Mentre l’Atletico Madrid, trascinato da Diego Costa, guadagna la finale di Lione (la quarta negli ultimi dieci anni in una competizione europea, ndr) e lo fa sconfiggendo di misura l’Arsenal di Arsène Wenger in un Wanda Metropolitano impenetrabile, dato che il Cholo Simeone non perde fra le mura amiche dal 20 gennaio scorso e i colchoneros non subiscono gol in casa da quando partecipano all’Europa League, il RedBull Salisburgo esperto di rimonte porta ai supplementari il Marsiglia recuperando le due reti incassate all’andata grazie ad Haidara e all’autogol di Sarr.

Supplementari che si trasformeranno in un inferno, con polemiche ben oltre il consentito nei confronti del fischietto russo Sergey Karasev. Il gol di Rolando, quello dell’1-2 finale che regalerà l’accesso alla finale agli uomini di Rudi Garcia, nasce infatti da un calcio d’angolo inesistente al minuto 117′ su tiro di Anguissa deviato dall’ex rossoblu Ocampos.

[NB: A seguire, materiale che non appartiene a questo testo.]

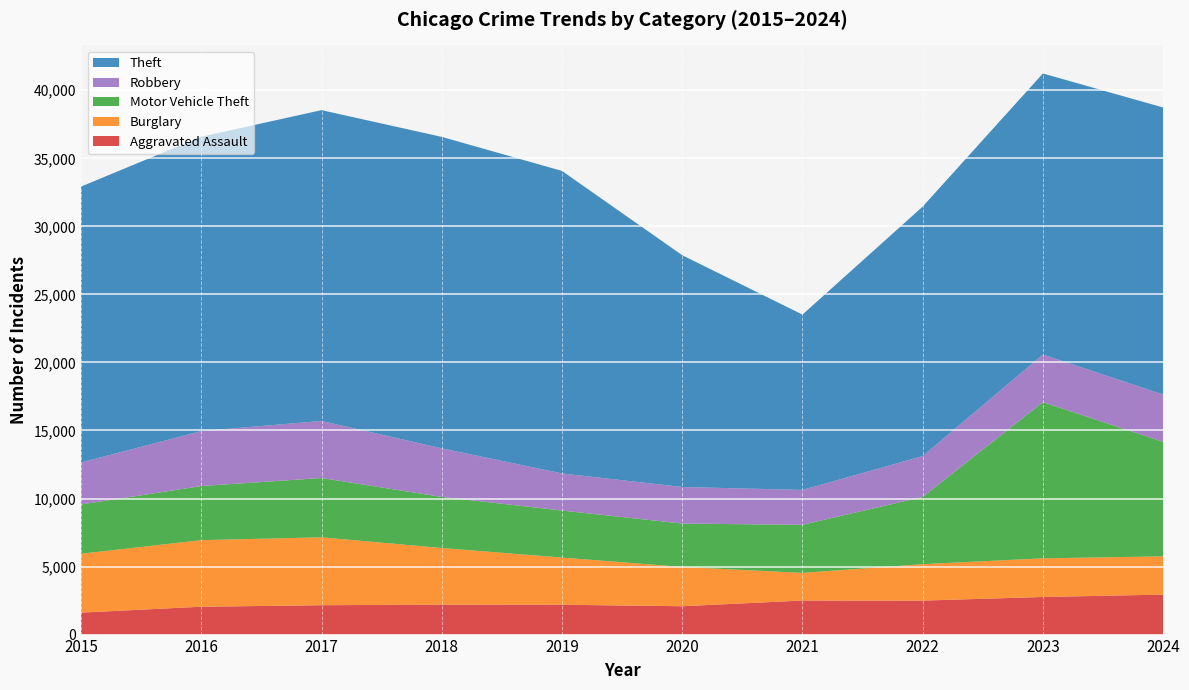

Reading left to right, transcribe all the data shown in this chart.

Aggravated Assault: 1614	2047	2158	2200	2193	2083	2501	2497	2763	2939
Burglary: 4327	4893	4991	4163	3468	2889	2034	2678	2840	2811
Motor Vehicle Theft: 3620	3974	4357	3751	3455	3184	3532	4938	11478	8411
Robbery: 3086	4040	4194	3572	2727	2689	2564	3002	3498	3479
Theft: 20275	21633	22839	22889	22229	17035	12884	18334	20655	21093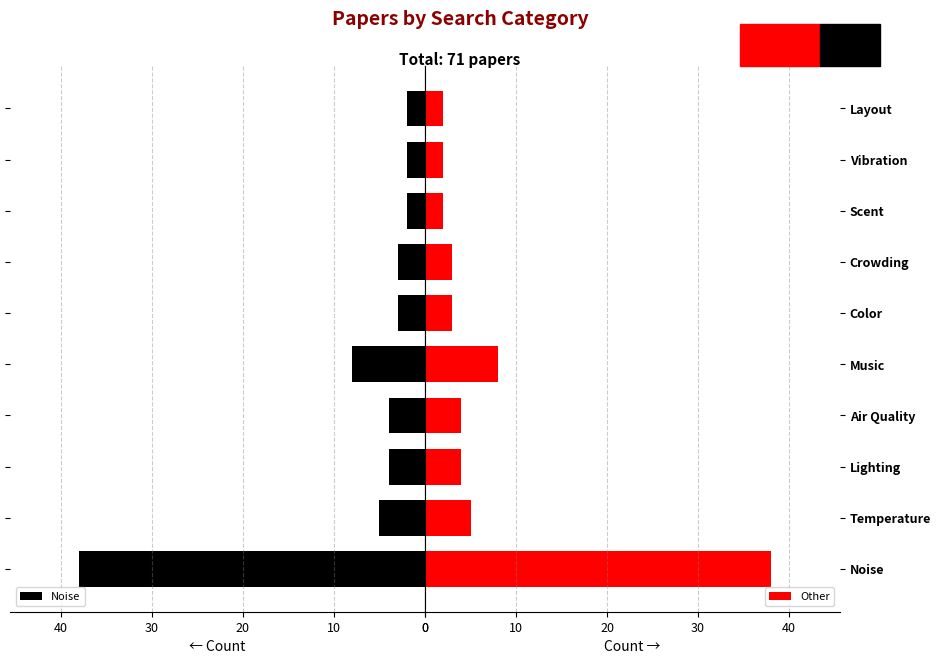

What is the average value of the Other series?

7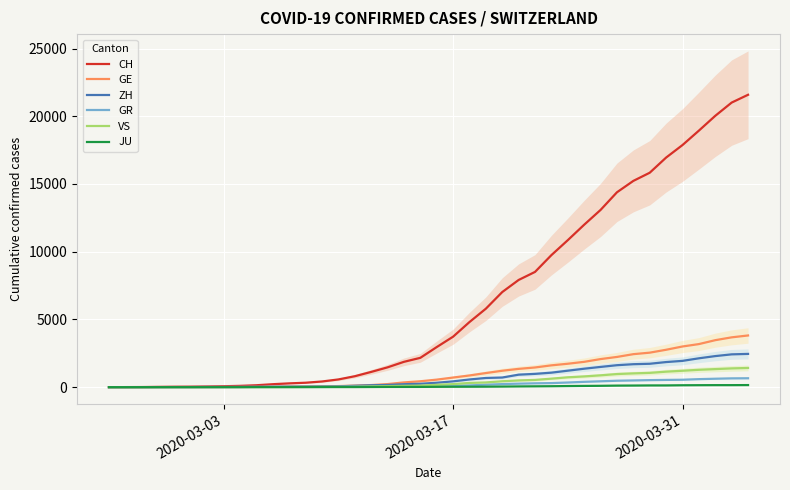

What is the value of the VS point at the 32nd from the left?

968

Un gol comunque di pregevole fattura quello dell’ex difensore di Porto e Inter che riconsegna una squadra francese ad una finale di una competizione europea dopo quindici anni: nel 2003/04 infatti la finale di Coppa Campioni fu tra Monaco e Porto. Si chiamava ancora Coppa UEFA – ed era la stagione 1998/99 – quando il Marsiglia impattò in finale contro il Parma di Alberto Malesani.